* What you are asked to do:
Rewrite the source text in the listing below, changing every "backend" to "back end" and leaving everything else the same. Leave the pictures out of your answer.

Rendered images with source text

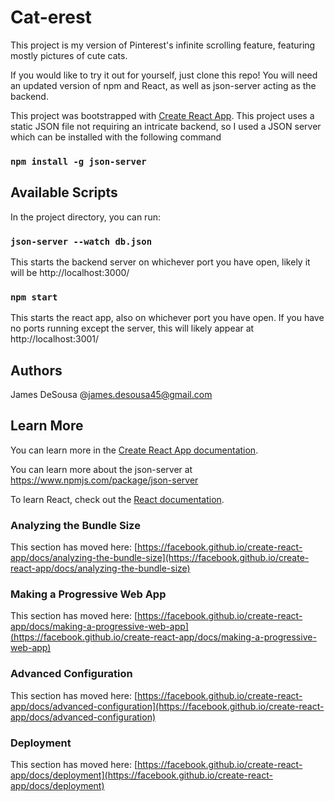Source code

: # Cat-erest

This project is my version of Pinterest's infinite scrolling feature, featuring mostly pictures of cute cats.

If you would like to try it out for yourself, just clone this repo! You will need an updated version of npm and React, as well as json-server acting as the backend. 

This project was bootstrapped with [Create React App](https://github.com/facebook/create-react-app).
This project uses a static JSON file not requiring an intricate backend, so I used a JSON server which can be installed with the following command
### `npm install -g json-server` 


## Available Scripts

In the project directory, you can run:

### `json-server --watch db.json`
This starts the backend server on whichever port you have open, likely it will be http://localhost:3000/

### `npm start`
This starts the react app, also on whichever port you have open. If you have no ports running except the server, this will likely appear at http://localhost:3001/


## Authors 
James DeSousa
@james.desousa45@gmail.com

## Learn More

You can learn more in the [Create React App documentation](https://facebook.github.io/create-react-app/docs/getting-started).

You can learn more about the json-server at https://www.npmjs.com/package/json-server

To learn React, check out the [React documentation](https://reactjs.org/).


### Analyzing the Bundle Size

This section has moved here: [https://facebook.github.io/create-react-app/docs/analyzing-the-bundle-size](https://facebook.github.io/create-react-app/docs/analyzing-the-bundle-size)

### Making a Progressive Web App

This section has moved here: [https://facebook.github.io/create-react-app/docs/making-a-progressive-web-app](https://facebook.github.io/create-react-app/docs/making-a-progressive-web-app)

### Advanced Configuration

This section has moved here: [https://facebook.github.io/create-react-app/docs/advanced-configuration](https://facebook.github.io/create-react-app/docs/advanced-configuration)

### Deployment

This section has moved here: [https://facebook.github.io/create-react-app/docs/deployment](https://facebook.github.io/create-react-app/docs/deployment)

* Solution to this problem:
Source code

: # Cat-erest

This project is my version of Pinterest's infinite scrolling feature, featuring mostly pictures of cute cats.

If you would like to try it out for yourself, just clone this repo! You will need an updated version of npm and React, as well as json-server acting as the back end. 

This project was bootstrapped with [Create React App](https://github.com/facebook/create-react-app).
This project uses a static JSON file not requiring an intricate back end, so I used a JSON server which can be installed with the following command
### `npm install -g json-server` 


## Available Scripts

In the project directory, you can run:

### `json-server --watch db.json`
This starts the back end server on whichever port you have open, likely it will be http://localhost:3000/

### `npm start`
This starts the react app, also on whichever port you have open. If you have no ports running except the server, this will likely appear at http://localhost:3001/


## Authors 
James DeSousa
@james.desousa45@gmail.com

## Learn More

You can learn more in the [Create React App documentation](https://facebook.github.io/create-react-app/docs/getting-started).

You can learn more about the json-server at https://www.npmjs.com/package/json-server

To learn React, check out the [React documentation](https://reactjs.org/).


### Analyzing the Bundle Size

This section has moved here: [https://facebook.github.io/create-react-app/docs/analyzing-the-bundle-size](https://facebook.github.io/create-react-app/docs/analyzing-the-bundle-size)

### Making a Progressive Web App

This section has moved here: [https://facebook.github.io/create-react-app/docs/making-a-progressive-web-app](https://facebook.github.io/create-react-app/docs/making-a-progressive-web-app)

### Advanced Configuration

This section has moved here: [https://facebook.github.io/create-react-app/docs/advanced-configuration](https://facebook.github.io/create-react-app/docs/advanced-configuration)

### Deployment

This section has moved here: [https://facebook.github.io/create-react-app/docs/deployment](https://facebook.github.io/create-react-app/docs/deployment)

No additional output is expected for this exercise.